Karen Gillan and Chloe Coleman in “Gunpowder Milkshake”


In “Gunpowder Milkshake,” the lead actor is working against the movie at almost ever turn. I’m speaking here about Karen Gillan, who heads the cast of this candy-coated female empowerment action thriller despite being the least interesting thing about the movie by far. Directed by Navot Papushado, “Gunpowder Milkshake” follows Sam (Gillan), who was raised by a crime syndicate called The Firm after her mother (Lena Headey), an assassin for The Firm, abandoned her as a child. Years later, Sam has become a prolific killer in her own right, but when a job forces her between saving The Firm or protecting a young girl named Emily (Chloe Coleman), Sam goes on the run. Along the way, Sam reunites with her mother and enlists her former associates, a group of assassins known as The Librarians, to help her. The thing is, the Librarians get very little screen time compared to Sam, but they, and the actresses who play them, are vastly more intriguing. Gillan’s performance is unbelievably hollow and wooden, as if her interpretation of a stone-cold killer is eradicating any semblance of emotion or personality from her character. The Librarians, played by the incredible trio of Carla Gugino, Michelle Yeoh, and Angela Bassett, are fun to watch, but their quirky personalities and sense of style stand in stark contrast to Gillan.
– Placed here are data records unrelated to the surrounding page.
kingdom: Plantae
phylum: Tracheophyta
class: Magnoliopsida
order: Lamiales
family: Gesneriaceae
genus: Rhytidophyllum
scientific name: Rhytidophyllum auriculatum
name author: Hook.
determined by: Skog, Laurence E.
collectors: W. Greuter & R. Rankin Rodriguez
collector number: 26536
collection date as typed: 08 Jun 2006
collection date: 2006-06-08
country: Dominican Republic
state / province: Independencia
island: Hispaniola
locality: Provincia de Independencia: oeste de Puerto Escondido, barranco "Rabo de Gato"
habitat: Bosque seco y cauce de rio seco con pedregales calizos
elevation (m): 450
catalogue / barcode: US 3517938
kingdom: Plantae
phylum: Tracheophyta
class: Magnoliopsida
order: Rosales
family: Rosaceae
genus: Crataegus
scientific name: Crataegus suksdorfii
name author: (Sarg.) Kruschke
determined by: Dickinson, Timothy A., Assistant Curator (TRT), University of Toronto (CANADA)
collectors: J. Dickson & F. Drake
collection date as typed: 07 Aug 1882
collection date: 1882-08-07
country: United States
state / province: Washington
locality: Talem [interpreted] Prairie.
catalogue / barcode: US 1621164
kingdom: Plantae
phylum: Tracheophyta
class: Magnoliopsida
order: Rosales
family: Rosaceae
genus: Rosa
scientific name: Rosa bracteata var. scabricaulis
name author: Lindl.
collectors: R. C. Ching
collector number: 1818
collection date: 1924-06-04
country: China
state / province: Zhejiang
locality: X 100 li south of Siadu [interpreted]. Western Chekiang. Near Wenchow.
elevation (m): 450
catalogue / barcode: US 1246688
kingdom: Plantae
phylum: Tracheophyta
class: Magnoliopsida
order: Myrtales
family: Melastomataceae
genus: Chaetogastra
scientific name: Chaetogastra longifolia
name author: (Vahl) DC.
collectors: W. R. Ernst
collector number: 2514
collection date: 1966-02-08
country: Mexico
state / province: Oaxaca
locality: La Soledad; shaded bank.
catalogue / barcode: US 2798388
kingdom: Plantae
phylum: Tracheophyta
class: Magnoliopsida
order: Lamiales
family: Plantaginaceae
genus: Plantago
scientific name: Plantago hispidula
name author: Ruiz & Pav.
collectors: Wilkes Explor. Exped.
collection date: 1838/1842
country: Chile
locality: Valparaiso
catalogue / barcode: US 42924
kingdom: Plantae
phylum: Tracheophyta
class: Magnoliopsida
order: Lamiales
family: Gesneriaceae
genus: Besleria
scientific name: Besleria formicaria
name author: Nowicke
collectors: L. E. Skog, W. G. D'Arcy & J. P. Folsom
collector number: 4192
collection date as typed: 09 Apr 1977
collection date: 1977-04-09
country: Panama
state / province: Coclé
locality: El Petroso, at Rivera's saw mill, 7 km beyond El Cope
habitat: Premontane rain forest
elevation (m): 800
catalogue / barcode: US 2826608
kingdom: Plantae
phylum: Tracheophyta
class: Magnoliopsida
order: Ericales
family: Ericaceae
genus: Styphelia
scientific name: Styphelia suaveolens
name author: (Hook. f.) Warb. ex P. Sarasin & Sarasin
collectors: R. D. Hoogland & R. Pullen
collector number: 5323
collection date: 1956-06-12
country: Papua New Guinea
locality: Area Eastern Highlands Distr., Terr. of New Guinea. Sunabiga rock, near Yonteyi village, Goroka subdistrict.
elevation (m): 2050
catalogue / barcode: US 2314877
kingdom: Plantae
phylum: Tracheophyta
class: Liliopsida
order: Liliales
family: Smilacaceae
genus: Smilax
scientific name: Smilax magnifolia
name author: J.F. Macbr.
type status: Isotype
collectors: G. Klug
The neon-lit production design is pretty, the action scenes come often and come bloody, but the plot and world-building are too thin to make “Gunpowder Milkshake” stand out from other, similar movies. The film seems to expect the viewer to rally behind these women, but doesn’t give us any reason to root for the superficial girl power energy they exhibit beyond that. In the end, it could have been at least entertaining had it boasted a more charismatic lead, but instead, “Gunpowder Milkshake” is a snooze at almost every turn. Paul Giamatti costars as The Firm’s head of HR. Runtime: 114 minutes. Rated R.